The data below contains pictures, which are to be skipped; the lines starting at the line with "kamouflagekläder" and ending at the line with "Fahrzeug. Ob für" are to be output exactly, both ends included.
Working data section start
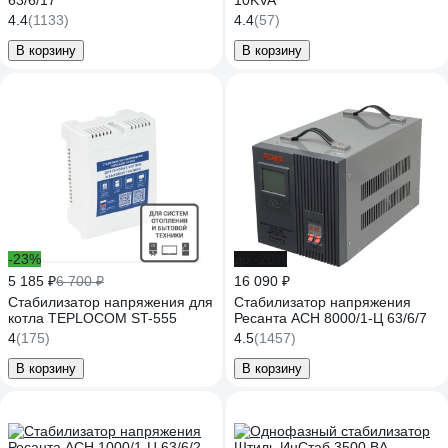
63/6/17
10KVA
4.4
(1133)
4.4
(57)
В корзину
В корзину
-23%
до -20%
5 185 ₽
6 700 ₽
16 090 ₽
Стабилизатор напряжения для
Стабилизатор напряжения
котла TEPLOCOM ST-555
Ресанта АСН 8000/1-Ц 63/6/7
4
(175)
4.5
(1457)
В корзину
В корзину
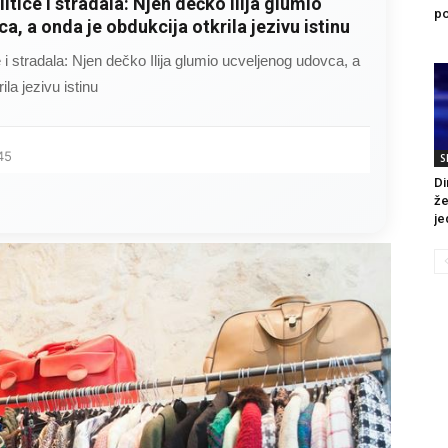
litice i stradala: Njen dečko Ilija glumio
po
a, a onda je obdukcija otkrila jezivu istinu
ce i stradala: Njen dečko Ilija glumio ucveljenog udovca, a
ila jezivu istinu
45
S
Di
že
je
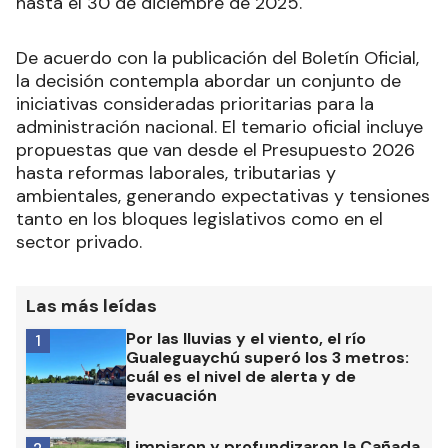
hasta el 30 de diciembre de 2025.
De acuerdo con la publicación del Boletín Oficial,
la decisión contempla abordar un conjunto de
iniciativas consideradas prioritarias para la
administración nacional. El temario oficial incluye
propuestas que van desde el Presupuesto 2026
hasta reformas laborales, tributarias y
ambientales, generando expectativas y tensiones
tanto en los bloques legislativos como en el
sector privado.
Las más leídas
Por las lluvias y el viento, el río
1
Gualeguaychú superó los 3 metros:
cuál es el nivel de alerta y de
evacuación
Limpiaron y profundizaron la Cañada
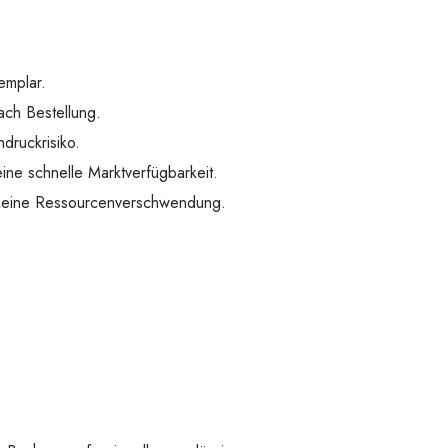
emplar.
ach Bestellung.
druckrisiko.
ine schnelle Marktverfügbarkeit.
 keine Ressourcenverschwendung.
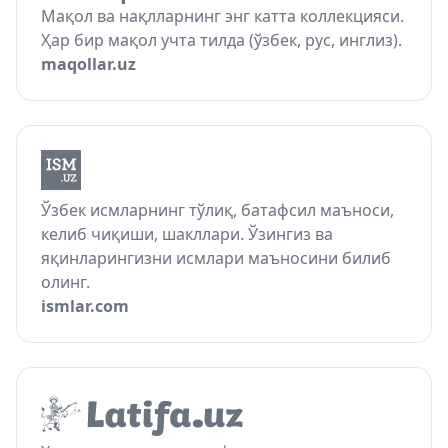
Мақол ва нақлларнинг энг катта коллекцияси.
Ҳар бир мақол учта тилда (ўзбек, рус, инглиз).
maqollar.uz
Ўзбек исмларнинг тўлиқ, батафсил маъноси,
келиб чиқиши, шакллари. Ўзингиз ва
яқинларингизни исмлари маъносини билиб
олинг.
ismlar.com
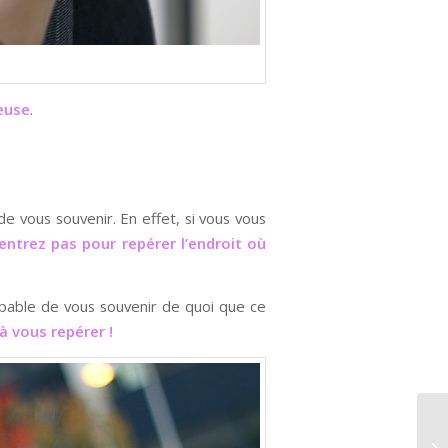
euse
.
e vous souvenir. En effet, si vous vous
ntrez pas pour repérer l’endroit où
pable de vous souvenir de quoi que ce
à vous repérer !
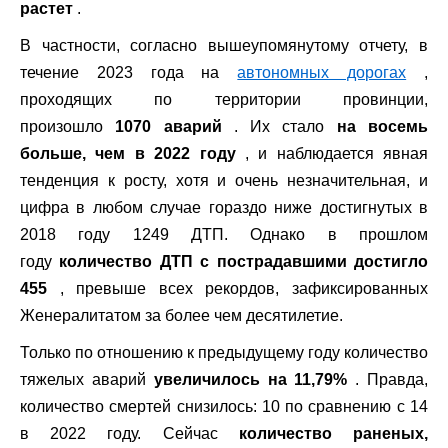
растет
.
В частности, согласно вышеупомянутому отчету, в
течение 2023 года на
автономных дорогах
,
проходящих по территории провинции,
произошло
1070 аварий
. Их стало
на восемь
больше, чем в 2022 году
, и наблюдается явная
тенденция к росту, хотя и очень незначительная, и
цифра в любом случае гораздо ниже достигнутых в
2018 году 1249 ДТП. Однако в прошлом
году
количество ДТП с пострадавшими достигло
455
, превыше всех рекордов, зафиксированных
Женералитатом за более чем десятилетие.
Только по отношению к предыдущему году количество
тяжелых аварий
увеличилось на 11,79%
. Правда,
количество смертей снизилось: 10 по сравнению с 14
в 2022 году. Сейчас
количество раненых,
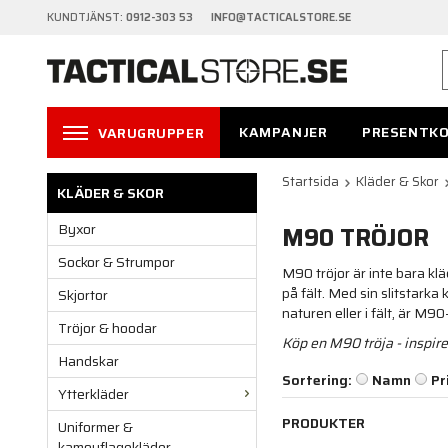
KUNDTJÄNST:
0912-303 53 INFO@TACTICALSTORE.SE
KAMPANJER
PRESENTK
VARUGRUPPER
Startsida
Kläder & Skor
KLÄDER & SKOR
Byxor
M90 TRÖJOR
Sockor & Strumpor
M90 tröjor är inte bara kl
på fält. Med sin slitstark
Skjortor
naturen eller i fält, är M9
Tröjor & hoodar
Köp en M90 tröja - inspir
Handskar
Sortering:
Namn
Pr
Ytterkläder
PRODUKTER
Uniformer &
kamouflagekläder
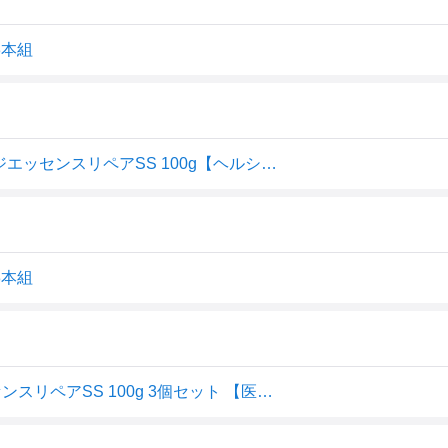
3本組
【即納】【3個セット】パピリオ Papilio ハンドマッサージエッセンスリペアSS 100g【ヘルシ価格】 薬用化粧品 医薬部外品 ハンドクリーム リップトリートメント 制汗スプレー
3本組
Papilio パピリオ ハンドクリーム ハンドマッサージエッセンスリペアSS 100g 3個セット 【医薬部外品】薬用 手の美容液 保湿 あかぎれ ひび割れ 手荒れ 乾燥肌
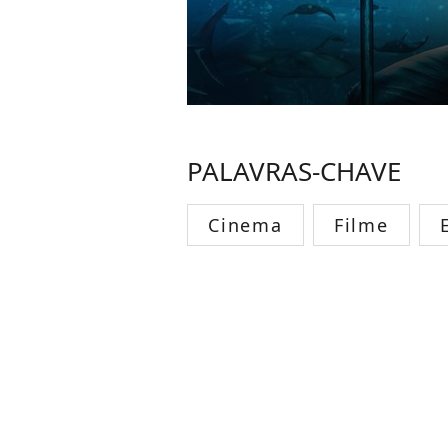
PALAVRAS-CHAVE
Cinema
Filme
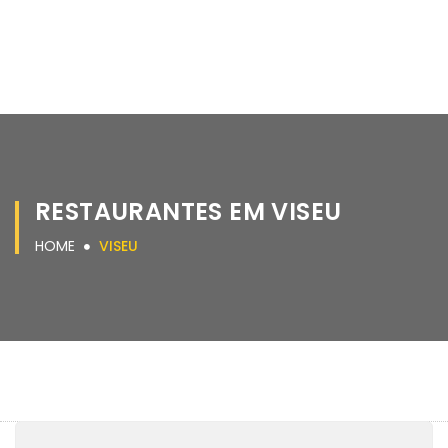
RESTAURANTES EM VISEU
HOME
VISEU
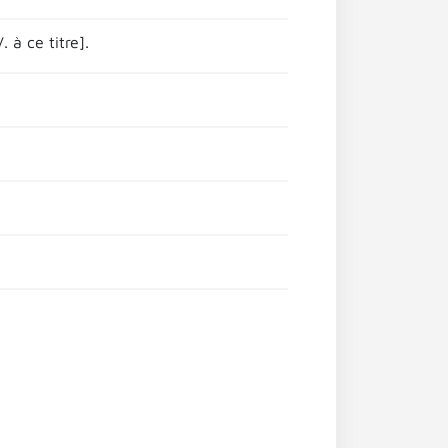
 à ce titre].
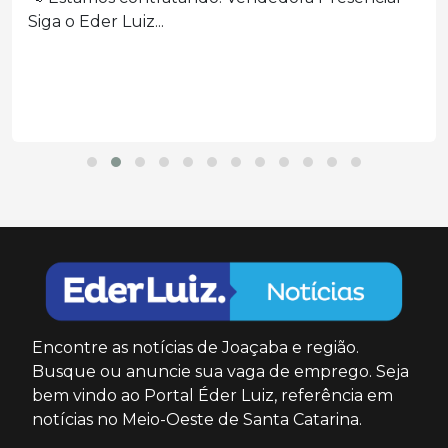
Siga o Eder Luiz...
Encontre as notícias de Joaçaba e região.
Busque ou anuncie sua vaga de emprego. Seja
bem vindo ao Portal Éder Luiz, referência em
notícias no Meio-Oeste de Santa Catarina.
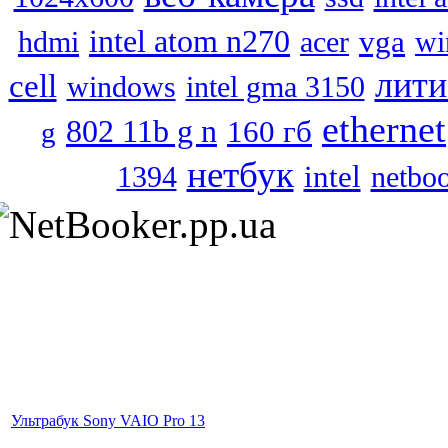
intel atom n270
vga
hdmi
acer
wi
лити
cell
windows
intel gma 3150
ethernet
802 11b g n
160 гб
g
нетбук
intel
netbo
1394
Ультрабук Sony VAIO Pro 13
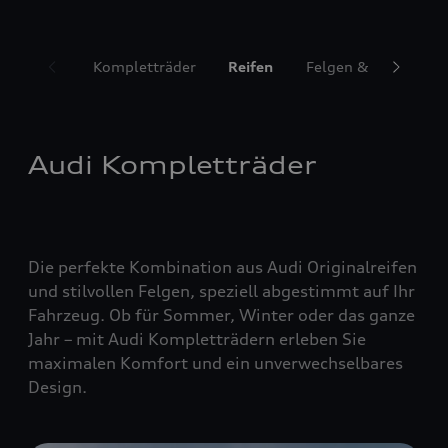
Kompletträder
Reifen
Felgen & Radzubeh
Audi Kompletträder
Die perfekte Kombination aus Audi Originalreifen
und stilvollen Felgen, speziell abgestimmt auf Ihr
Fahrzeug. Ob für Sommer, Winter oder das ganze
Jahr – mit Audi Kompletträdern erleben Sie
maximalen Komfort und ein unverwechselbares
Design.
Working data section end
Response:
kamouflagekläder
3本組
【即納】【3個セット】パピリオ Papilio ハンドマッサージエッセンスリペアSS 100g【ヘルシ価格】 薬用化粧品 医薬部外品 ハンドクリーム リップトリートメント 制汗スプレー
3本組
Papilio パピリオ ハンドクリーム ハンドマッサージエッセンスリペアSS 100g 3個セット 【医薬部外品】薬用 手の美容液 保湿 あかぎれ ひび割れ 手荒れ 乾燥肌
PALAVRAS-CHAVE
Cinema
Filme
RESTAURANTES EM VISEU
HOME
VISEU
 à ce titre].
Siga o Eder Luiz...
Encontre as notícias de Joaçaba e região.
Busque ou anuncie sua vaga de emprego. Seja
bem vindo ao Portal Éder Luiz, referência em
notícias no Meio-Oeste de Santa Catarina.
intel atom n270
vga
hdmi
acer
wi
лити
cell
windows
intel gma 3150
ethernet
802 11b g n
160 гб
g
нетбук
intel
netbo
1394
Ультрабук Sony VAIO Pro 13
Kompletträder
Reifen
Felgen & Radzubeh
Audi Kompletträder
Die perfekte Kombination aus Audi Originalreifen
und stilvollen Felgen, speziell abgestimmt auf Ihr
Fahrzeug. Ob für Sommer, Winter oder das ganze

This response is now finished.